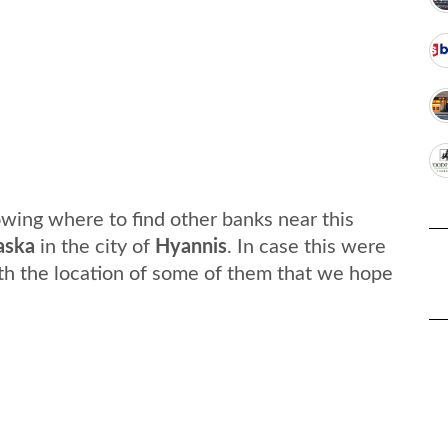
wing where to find other banks near this
aska
in the city of
Hyannis
. In case this were
th the location of some of them that we hope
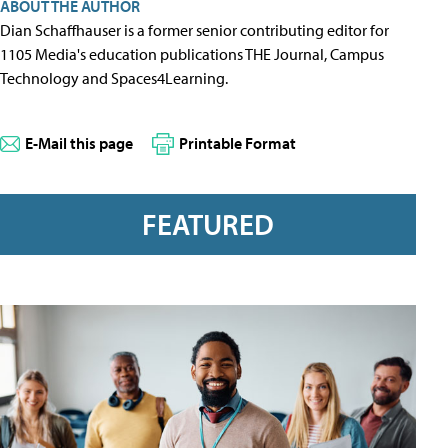
ABOUT THE AUTHOR
Dian Schaffhauser is a former senior contributing editor for
1105 Media's education publications THE Journal, Campus
Technology and Spaces4Learning.
E-Mail this page
Printable Format
FEATURED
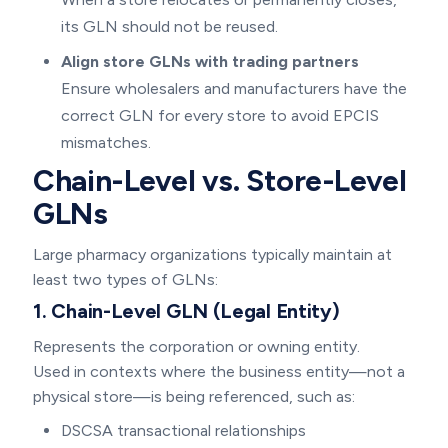
its GLN should not be reused.
Align store GLNs with trading partners
Ensure wholesalers and manufacturers have the
correct GLN for every store to avoid EPCIS
mismatches.
Chain-Level vs. Store-Level
GLNs
Large pharmacy organizations typically maintain at
least two types of GLNs:
1. Chain-Level GLN (Legal Entity)
Represents the corporation or owning entity.
Used in contexts where the business entity—not a
physical store—is being referenced, such as:
DSCSA transactional relationships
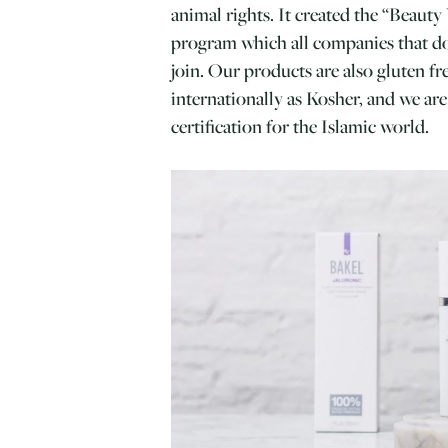
animal rights. It created the “Beaut
program which all companies that do
join. Our products are also gluten f
internationally as Kosher, and we ar
certification for the Islamic world.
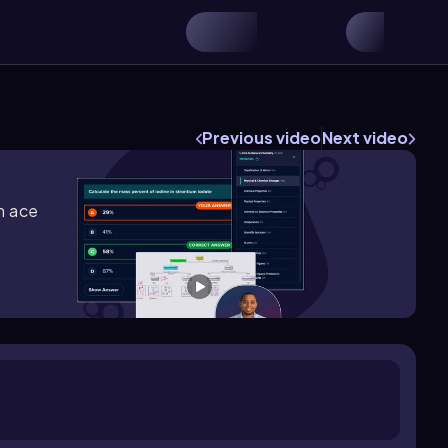
Previous video
Next video
m ace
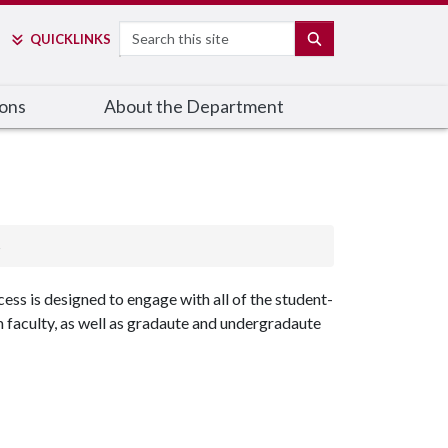
Search
SEARCH
QUICK
LINKS
ions
About the Department
s
ss is designed to engage with all of the student-
 faculty, as well as gradaute and undergradaute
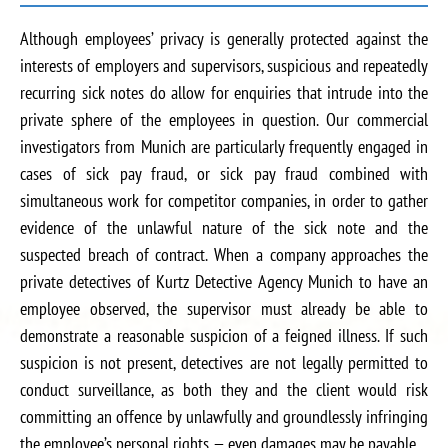
Although employees’ privacy is generally protected against the
interests of employers and supervisors, suspicious and repeatedly
recurring sick notes do allow for enquiries that intrude into the
private sphere of the employees in question. Our commercial
investigators from Munich are particularly frequently engaged in
cases of sick pay fraud, or sick pay fraud combined with
simultaneous work for competitor companies, in order to gather
evidence of the unlawful nature of the sick note and the
suspected breach of contract. When a company approaches the
private detectives of Kurtz Detective Agency Munich to have an
employee observed, the supervisor must already be able to
demonstrate a reasonable suspicion of a feigned illness. If such
suspicion is not present, detectives are not legally permitted to
conduct surveillance, as both they and the client would risk
committing an offence by unlawfully and groundlessly infringing
the employee’s personal rights — even damages may be payable.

● Work order: What you write out is the stretch of entries from the line containing "certification for the Islamic world." to the line containing "recurring sick notes", word for word, with both end lines and no pictures.

● Your solution:
certification for the Islamic world.
Previous video
Next video
m ace
Search
SEARCH
QUICK
LINKS
ions
About the Department
s
ss is designed to engage with all of the student-
 faculty, as well as gradaute and undergradaute
Although employees’ privacy is generally protected against the
interests of employers and supervisors, suspicious and repeatedly
recurring sick notes do allow for enquiries that intrude into the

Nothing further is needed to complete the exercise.